ERZURUM ESNAFLARI

ERZURUM ESNAFLARI

Hikâye olunur ki; Cumhuriyetin ilk kuruluş yıllarında kongre caddesinde bir lokanta açılır. O güne kadar pek görülmemiş bu yemek dükkânı, cadde esnafının pek garibine gider. Çünkü onlar yemeklerini sefer taslarında ya evlerinden getirirlermiş, ya da dükkânlarında pişirirlermiş. Bu nevaleleri kendilerinin yanı sıra civar il ve ilçelerden gelen müşterilerine de ikram ederlermiş. Hatta sofralarına yoldan geçen garip, yolcu kimsesiz insanları da davet eder, onları da doyururlarmış. Dolayısı ile bu lokanta işi pek canlarını sıkmış olacak ki; kendi aralarında bir gurup oluştururlar, yeni komşuları lokantanın kapısından içeri girerler. Derler ki;

  • Kardeş evvela dükkânın hayırlı olsun. Lakin bu açtığın aş haneyi biz bir türlü sindiremiyoruz kendimize. Biz öldük mü ki; burada insan aç kalsın da böyle bir yere ihtiyaç duysun. Gel sana yardımcı olalım bu işi başka bir işle değiştir.

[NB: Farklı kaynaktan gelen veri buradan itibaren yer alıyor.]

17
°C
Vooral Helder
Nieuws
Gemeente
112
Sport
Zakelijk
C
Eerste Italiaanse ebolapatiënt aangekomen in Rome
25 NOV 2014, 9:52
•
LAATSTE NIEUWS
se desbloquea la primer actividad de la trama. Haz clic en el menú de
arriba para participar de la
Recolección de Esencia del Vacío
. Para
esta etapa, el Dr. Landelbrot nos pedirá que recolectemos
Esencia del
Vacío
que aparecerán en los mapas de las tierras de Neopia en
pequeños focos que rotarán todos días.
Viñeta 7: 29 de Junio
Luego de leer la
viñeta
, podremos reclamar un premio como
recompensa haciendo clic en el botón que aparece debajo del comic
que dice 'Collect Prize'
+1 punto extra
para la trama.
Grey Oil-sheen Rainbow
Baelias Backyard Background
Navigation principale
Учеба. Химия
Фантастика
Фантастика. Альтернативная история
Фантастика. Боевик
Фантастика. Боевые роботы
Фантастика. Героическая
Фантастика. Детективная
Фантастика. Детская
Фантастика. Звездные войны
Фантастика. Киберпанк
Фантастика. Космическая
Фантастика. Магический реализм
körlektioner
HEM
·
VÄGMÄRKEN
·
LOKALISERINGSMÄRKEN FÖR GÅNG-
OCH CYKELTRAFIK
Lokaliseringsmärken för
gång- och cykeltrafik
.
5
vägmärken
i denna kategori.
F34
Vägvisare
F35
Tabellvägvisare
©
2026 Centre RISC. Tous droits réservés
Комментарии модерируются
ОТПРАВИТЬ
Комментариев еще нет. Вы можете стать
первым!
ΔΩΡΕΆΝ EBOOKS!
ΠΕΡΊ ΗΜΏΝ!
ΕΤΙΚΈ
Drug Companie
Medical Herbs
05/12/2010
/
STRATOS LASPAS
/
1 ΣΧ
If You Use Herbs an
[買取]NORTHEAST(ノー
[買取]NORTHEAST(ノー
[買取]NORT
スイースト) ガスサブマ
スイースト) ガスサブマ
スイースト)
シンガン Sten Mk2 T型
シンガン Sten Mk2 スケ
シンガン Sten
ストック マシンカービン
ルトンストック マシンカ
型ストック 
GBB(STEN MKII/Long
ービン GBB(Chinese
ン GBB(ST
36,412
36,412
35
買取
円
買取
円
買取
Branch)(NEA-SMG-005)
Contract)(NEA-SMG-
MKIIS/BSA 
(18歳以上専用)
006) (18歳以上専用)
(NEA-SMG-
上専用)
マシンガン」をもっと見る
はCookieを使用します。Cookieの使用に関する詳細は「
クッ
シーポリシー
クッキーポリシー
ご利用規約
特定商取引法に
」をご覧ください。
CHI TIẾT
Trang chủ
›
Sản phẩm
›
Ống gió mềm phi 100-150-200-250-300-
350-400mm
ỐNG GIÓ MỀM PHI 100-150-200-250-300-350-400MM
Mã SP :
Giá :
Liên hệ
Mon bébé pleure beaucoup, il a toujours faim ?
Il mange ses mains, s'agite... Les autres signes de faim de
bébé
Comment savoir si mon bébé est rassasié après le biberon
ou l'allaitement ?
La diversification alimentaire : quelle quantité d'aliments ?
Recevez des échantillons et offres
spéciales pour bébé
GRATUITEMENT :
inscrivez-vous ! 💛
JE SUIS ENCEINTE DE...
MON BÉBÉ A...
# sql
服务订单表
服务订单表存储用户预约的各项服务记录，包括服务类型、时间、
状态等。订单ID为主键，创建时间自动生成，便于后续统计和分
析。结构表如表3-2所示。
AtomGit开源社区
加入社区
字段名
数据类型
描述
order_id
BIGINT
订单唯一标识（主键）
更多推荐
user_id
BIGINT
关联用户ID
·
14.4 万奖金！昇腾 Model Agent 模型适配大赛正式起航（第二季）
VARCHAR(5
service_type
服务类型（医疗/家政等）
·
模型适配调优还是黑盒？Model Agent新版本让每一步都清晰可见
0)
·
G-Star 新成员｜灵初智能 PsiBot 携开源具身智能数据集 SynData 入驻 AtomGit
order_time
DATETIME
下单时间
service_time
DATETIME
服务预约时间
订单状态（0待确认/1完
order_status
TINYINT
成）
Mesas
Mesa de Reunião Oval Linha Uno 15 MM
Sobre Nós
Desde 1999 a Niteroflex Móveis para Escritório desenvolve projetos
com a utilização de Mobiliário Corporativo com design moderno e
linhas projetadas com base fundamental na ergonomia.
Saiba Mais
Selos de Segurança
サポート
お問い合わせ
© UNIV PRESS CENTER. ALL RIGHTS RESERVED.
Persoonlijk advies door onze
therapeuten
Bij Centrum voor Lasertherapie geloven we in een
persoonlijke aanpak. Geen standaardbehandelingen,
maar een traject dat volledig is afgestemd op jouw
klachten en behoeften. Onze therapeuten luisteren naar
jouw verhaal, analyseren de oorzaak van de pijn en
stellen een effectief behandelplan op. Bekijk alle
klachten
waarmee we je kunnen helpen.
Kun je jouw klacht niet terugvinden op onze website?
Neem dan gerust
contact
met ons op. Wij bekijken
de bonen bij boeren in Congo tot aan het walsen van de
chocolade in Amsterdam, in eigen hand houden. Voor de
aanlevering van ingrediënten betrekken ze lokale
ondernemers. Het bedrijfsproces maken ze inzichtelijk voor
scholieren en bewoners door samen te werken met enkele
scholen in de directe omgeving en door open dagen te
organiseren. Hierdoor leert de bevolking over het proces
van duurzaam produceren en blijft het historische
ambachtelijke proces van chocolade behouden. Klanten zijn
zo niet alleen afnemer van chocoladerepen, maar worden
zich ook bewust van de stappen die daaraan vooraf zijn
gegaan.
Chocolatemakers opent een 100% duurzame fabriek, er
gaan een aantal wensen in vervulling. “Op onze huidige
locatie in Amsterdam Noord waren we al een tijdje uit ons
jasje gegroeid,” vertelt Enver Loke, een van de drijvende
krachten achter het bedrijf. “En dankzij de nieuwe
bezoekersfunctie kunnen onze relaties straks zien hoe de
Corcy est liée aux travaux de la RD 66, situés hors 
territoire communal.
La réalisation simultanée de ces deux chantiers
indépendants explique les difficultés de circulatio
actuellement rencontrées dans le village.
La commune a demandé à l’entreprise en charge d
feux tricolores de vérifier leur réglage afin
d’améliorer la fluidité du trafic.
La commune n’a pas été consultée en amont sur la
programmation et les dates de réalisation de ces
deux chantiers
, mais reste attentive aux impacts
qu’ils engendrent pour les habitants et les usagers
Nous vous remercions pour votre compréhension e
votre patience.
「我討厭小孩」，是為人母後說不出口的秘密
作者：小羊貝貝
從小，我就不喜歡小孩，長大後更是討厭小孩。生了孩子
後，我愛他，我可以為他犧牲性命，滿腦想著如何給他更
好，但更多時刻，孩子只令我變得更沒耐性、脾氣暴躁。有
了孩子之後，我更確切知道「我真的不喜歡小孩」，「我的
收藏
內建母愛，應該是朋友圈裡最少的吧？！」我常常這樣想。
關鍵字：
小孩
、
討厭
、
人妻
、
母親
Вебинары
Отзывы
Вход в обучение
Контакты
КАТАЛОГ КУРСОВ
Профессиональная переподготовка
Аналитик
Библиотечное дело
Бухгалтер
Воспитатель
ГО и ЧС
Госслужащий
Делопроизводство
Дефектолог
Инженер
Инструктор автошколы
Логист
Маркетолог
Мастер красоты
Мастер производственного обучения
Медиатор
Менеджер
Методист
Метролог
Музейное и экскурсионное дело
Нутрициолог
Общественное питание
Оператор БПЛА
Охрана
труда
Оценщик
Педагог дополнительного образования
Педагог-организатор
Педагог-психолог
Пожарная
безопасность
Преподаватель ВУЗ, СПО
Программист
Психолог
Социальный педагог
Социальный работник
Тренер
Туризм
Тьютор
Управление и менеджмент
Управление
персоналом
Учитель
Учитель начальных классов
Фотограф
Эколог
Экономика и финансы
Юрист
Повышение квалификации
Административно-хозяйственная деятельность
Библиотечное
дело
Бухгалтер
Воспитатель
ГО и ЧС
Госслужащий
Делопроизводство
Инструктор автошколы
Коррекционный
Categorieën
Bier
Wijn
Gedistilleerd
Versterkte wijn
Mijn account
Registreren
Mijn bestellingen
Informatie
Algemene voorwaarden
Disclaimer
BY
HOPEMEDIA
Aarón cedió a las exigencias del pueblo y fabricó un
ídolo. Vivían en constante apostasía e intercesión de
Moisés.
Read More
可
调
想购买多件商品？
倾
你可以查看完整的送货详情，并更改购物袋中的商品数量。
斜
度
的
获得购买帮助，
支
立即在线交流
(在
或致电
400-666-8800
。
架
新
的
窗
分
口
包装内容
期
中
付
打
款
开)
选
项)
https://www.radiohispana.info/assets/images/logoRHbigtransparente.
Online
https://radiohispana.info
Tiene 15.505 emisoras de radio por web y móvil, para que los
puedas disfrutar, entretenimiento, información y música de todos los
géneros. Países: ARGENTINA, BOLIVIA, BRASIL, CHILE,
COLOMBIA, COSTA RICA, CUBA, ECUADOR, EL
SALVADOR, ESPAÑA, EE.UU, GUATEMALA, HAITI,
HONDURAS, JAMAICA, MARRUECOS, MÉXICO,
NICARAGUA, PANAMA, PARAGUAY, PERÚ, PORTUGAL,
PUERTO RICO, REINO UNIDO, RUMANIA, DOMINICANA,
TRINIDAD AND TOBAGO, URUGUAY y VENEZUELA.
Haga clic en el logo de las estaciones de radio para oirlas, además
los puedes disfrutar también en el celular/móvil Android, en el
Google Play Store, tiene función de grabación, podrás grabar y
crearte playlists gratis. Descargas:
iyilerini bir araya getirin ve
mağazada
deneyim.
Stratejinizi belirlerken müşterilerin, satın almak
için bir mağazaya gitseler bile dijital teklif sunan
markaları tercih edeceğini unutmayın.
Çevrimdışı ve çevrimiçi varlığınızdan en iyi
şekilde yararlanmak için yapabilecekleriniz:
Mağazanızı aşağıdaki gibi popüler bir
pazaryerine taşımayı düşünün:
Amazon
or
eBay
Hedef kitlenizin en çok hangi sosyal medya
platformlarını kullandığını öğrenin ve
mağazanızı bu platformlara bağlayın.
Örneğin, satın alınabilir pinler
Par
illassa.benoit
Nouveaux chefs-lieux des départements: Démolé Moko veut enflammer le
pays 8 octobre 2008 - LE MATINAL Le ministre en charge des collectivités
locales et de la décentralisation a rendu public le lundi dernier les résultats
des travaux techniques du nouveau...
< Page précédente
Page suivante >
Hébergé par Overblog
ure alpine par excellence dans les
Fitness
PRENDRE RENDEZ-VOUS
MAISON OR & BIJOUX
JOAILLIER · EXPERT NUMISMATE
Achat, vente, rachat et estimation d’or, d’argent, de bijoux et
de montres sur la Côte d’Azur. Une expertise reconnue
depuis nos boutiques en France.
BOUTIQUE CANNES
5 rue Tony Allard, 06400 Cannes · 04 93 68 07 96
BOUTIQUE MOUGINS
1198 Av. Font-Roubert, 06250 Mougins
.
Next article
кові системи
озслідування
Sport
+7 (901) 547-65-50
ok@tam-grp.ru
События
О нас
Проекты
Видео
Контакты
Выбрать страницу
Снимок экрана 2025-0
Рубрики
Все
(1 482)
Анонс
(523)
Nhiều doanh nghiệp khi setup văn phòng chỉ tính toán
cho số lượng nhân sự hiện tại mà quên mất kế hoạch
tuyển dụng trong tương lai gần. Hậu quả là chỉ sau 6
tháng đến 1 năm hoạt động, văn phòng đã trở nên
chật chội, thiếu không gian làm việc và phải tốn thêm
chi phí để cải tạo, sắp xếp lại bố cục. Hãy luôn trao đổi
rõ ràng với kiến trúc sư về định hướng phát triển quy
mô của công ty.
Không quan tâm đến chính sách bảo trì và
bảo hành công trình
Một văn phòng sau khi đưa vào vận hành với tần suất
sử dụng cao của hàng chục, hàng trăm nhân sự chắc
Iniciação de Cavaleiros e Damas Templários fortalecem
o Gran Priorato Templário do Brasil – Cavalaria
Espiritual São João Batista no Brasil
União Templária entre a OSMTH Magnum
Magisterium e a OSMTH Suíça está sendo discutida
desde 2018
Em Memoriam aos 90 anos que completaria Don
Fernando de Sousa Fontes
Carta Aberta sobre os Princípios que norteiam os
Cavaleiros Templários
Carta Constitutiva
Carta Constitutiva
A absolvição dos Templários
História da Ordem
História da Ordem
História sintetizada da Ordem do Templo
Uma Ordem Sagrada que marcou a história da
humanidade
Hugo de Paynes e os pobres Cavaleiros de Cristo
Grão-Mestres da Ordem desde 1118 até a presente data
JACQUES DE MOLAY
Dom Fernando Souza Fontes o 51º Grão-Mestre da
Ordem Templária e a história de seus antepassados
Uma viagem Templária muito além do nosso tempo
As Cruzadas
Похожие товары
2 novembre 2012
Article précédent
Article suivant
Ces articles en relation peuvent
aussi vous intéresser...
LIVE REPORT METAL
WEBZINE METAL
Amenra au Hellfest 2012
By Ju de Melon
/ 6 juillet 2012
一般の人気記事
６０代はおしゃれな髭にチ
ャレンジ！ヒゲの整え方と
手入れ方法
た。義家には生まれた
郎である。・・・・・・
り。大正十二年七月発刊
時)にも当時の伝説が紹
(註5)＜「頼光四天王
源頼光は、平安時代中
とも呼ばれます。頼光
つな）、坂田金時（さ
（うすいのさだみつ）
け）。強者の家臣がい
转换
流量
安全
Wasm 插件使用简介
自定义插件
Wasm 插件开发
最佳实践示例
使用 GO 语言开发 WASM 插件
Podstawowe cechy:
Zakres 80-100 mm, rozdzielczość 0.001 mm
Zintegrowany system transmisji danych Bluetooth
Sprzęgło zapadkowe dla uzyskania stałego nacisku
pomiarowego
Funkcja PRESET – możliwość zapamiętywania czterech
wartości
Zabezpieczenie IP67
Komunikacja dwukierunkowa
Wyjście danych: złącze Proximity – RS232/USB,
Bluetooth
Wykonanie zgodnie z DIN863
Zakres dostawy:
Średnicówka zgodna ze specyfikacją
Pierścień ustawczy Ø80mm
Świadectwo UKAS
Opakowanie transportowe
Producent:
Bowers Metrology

Zaman geçmiş kongre caddesinde bir değil birkaç lokanta açılmış. Değişen zamana ve gelişen şartlara bu gelenekte maalesef yenik düşmüş.

***

Bankalar pek revaçta değilken Erzurum esnaflı birbirinin bankası gibi imiş. Kimin başı sıkışsa komşusundan borç alırmış, dediği günde de borcunu ödermiş. Ödeyemez duruma düştüğünde alacaklıları biraz daha borç verir onu sıkıntıdan kurtarırlarmış. Devir dönmüş işler değişmiş, bundan yaklaşık yirmi beş sene önce civar illerde bir esnafın işleri bozulmuş. Bunu duyanlar mallarını kurtarmak için dükkânın kapısına dayanmışlar. Lakin içlerinden birisi, kasası tamamen gıda ürünleri dolu aracıyla gelmiş. Herkes boş arabasını doldurmaya çalışırken o, dolu arabasını boşaltmaya başlamış. Bu durumu merakla seyredenler dayanamamış sormuşlar:

  • Ağabeyi herkes alacağını kurtarmaya çalışırken, sen üstüne üstlük bir de yeni mal getirmişsin nedir bu işin hikmeti?
  • Ben bu esnafı iyi tanırım, borcuna sadık ve doğru biridir. Düşenin elinden tutmak lazım. Sizden ricam benim verdiğim mallarla dokunmayın.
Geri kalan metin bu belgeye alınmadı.